**Your objective:**
What is needed is an exact transcription of every record.
═════ Entries provided ═════
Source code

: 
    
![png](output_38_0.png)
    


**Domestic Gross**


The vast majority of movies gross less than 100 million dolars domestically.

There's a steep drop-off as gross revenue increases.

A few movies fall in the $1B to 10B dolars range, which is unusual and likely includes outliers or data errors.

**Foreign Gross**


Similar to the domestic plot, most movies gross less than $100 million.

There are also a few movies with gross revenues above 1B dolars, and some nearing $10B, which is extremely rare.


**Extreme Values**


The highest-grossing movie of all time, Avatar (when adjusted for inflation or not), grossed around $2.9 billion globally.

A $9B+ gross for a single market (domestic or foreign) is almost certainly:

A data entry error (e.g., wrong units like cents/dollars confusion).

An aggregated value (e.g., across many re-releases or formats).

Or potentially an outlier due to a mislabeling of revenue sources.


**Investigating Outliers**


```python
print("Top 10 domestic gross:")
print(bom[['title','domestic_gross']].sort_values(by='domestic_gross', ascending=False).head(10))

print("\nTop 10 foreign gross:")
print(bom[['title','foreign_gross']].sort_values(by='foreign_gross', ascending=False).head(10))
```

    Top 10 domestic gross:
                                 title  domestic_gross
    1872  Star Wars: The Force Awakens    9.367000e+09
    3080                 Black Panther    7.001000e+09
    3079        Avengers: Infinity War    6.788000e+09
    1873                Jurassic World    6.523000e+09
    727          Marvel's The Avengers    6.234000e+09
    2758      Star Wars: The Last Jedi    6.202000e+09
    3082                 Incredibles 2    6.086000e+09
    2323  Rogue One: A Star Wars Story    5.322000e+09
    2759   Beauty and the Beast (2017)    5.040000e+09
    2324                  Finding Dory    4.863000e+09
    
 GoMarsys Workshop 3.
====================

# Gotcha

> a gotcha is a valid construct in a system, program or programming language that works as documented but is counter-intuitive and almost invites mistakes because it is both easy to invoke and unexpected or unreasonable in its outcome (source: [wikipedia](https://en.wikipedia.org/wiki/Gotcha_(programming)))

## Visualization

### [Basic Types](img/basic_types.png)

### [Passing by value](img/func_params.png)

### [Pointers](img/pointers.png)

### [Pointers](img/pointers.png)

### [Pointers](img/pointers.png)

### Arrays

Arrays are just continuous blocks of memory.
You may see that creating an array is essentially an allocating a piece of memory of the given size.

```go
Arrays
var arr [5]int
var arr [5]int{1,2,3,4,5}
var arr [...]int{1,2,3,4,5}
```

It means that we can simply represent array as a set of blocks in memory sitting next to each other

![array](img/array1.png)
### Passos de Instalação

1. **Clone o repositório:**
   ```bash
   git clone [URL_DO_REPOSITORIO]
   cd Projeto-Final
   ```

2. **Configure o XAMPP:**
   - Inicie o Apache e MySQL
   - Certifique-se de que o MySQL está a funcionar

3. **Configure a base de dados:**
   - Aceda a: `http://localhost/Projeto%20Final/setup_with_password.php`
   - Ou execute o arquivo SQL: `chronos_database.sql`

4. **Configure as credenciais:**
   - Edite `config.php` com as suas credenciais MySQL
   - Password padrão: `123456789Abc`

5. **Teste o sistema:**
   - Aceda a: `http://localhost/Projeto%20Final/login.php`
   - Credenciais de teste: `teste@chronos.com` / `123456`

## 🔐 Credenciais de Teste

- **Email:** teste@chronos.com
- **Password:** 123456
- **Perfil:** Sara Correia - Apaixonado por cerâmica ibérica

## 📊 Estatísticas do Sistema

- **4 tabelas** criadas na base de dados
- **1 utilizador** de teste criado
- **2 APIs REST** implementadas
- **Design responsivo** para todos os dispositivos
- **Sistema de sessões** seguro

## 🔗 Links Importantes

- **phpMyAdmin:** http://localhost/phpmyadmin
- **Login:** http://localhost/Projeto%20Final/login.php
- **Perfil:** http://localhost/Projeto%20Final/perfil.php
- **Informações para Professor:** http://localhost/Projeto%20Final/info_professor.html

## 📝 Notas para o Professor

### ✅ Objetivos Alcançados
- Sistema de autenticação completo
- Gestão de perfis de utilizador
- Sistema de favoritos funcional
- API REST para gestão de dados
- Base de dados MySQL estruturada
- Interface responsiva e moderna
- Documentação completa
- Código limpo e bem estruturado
═════
**Response:**
Source code

: 
    
![png](output_38_0.png)
    


**Domestic Gross**


The vast majority of movies gross less than 100 million dolars domestically.

There's a steep drop-off as gross revenue increases.

A few movies fall in the $1B to 10B dolars range, which is unusual and likely includes outliers or data errors.

**Foreign Gross**


Similar to the domestic plot, most movies gross less than $100 million.

There are also a few movies with gross revenues above 1B dolars, and some nearing $10B, which is extremely rare.


**Extreme Values**


The highest-grossing movie of all time, Avatar (when adjusted for inflation or not), grossed around $2.9 billion globally.

A $9B+ gross for a single market (domestic or foreign) is almost certainly:

A data entry error (e.g., wrong units like cents/dollars confusion).

An aggregated value (e.g., across many re-releases or formats).

Or potentially an outlier due to a mislabeling of revenue sources.


**Investigating Outliers**


```python
print("Top 10 domestic gross:")
print(bom[['title','domestic_gross']].sort_values(by='domestic_gross', ascending=False).head(10))

print("\nTop 10 foreign gross:")
print(bom[['title','foreign_gross']].sort_values(by='foreign_gross', ascending=False).head(10))
```

    Top 10 domestic gross:
                                 title  domestic_gross
    1872  Star Wars: The Force Awakens    9.367000e+09
    3080                 Black Panther    7.001000e+09
    3079        Avengers: Infinity War    6.788000e+09
    1873                Jurassic World    6.523000e+09
    727          Marvel's The Avengers    6.234000e+09
    2758      Star Wars: The Last Jedi    6.202000e+09
    3082                 Incredibles 2    6.086000e+09
    2323  Rogue One: A Star Wars Story    5.322000e+09
    2759   Beauty and the Beast (2017)    5.040000e+09
    2324                  Finding Dory    4.863000e+09
    
 GoMarsys Workshop 3.
====================

# Gotcha

> a gotcha is a valid construct in a system, program or programming language that works as documented but is counter-intuitive and almost invites mistakes because it is both easy to invoke and unexpected or unreasonable in its outcome (source: [wikipedia](https://en.wikipedia.org/wiki/Gotcha_(programming)))

## Visualization

### [Basic Types](img/basic_types.png)

### [Passing by value](img/func_params.png)

### [Pointers](img/pointers.png)

### [Pointers](img/pointers.png)

### [Pointers](img/pointers.png)

### Arrays

Arrays are just continuous blocks of memory.
You may see that creating an array is essentially an allocating a piece of memory of the given size.

```go
Arrays
var arr [5]int
var arr [5]int{1,2,3,4,5}
var arr [...]int{1,2,3,4,5}
```

It means that we can simply represent array as a set of blocks in memory sitting next to each other

![array](img/array1.png)
### Passos de Instalação

1. **Clone o repositório:**
   ```bash
   git clone [URL_DO_REPOSITORIO]
   cd Projeto-Final
   ```

2. **Configure o XAMPP:**
   - Inicie o Apache e MySQL
   - Certifique-se de que o MySQL está a funcionar

3. **Configure a base de dados:**
   - Aceda a: `http://localhost/Projeto%20Final/setup_with_password.php`
   - Ou execute o arquivo SQL: `chronos_database.sql`

4. **Configure as credenciais:**
   - Edite `config.php` com as suas credenciais MySQL
   - Password padrão: `123456789Abc`

5. **Teste o sistema:**
   - Aceda a: `http://localhost/Projeto%20Final/login.php`
   - Credenciais de teste: `teste@chronos.com` / `123456`

## 🔐 Credenciais de Teste

- **Email:** teste@chronos.com
- **Password:** 123456
- **Perfil:** Sara Correia - Apaixonado por cerâmica ibérica

## 📊 Estatísticas do Sistema

- **4 tabelas** criadas na base de dados
- **1 utilizador** de teste criado
- **2 APIs REST** implementadas
- **Design responsivo** para todos os dispositivos
- **Sistema de sessões** seguro

## 🔗 Links Importantes

- **phpMyAdmin:** http://localhost/phpmyadmin
- **Login:** http://localhost/Projeto%20Final/login.php
- **Perfil:** http://localhost/Projeto%20Final/perfil.php
- **Informações para Professor:** http://localhost/Projeto%20Final/info_professor.html

## 📝 Notas para o Professor

### ✅ Objetivos Alcançados
- Sistema de autenticação completo
- Gestão de perfis de utilizador
- Sistema de favoritos funcional
- API REST para gestão de dados
- Base de dados MySQL estruturada
- Interface responsiva e moderna
- Documentação completa
- Código limpo e bem estruturado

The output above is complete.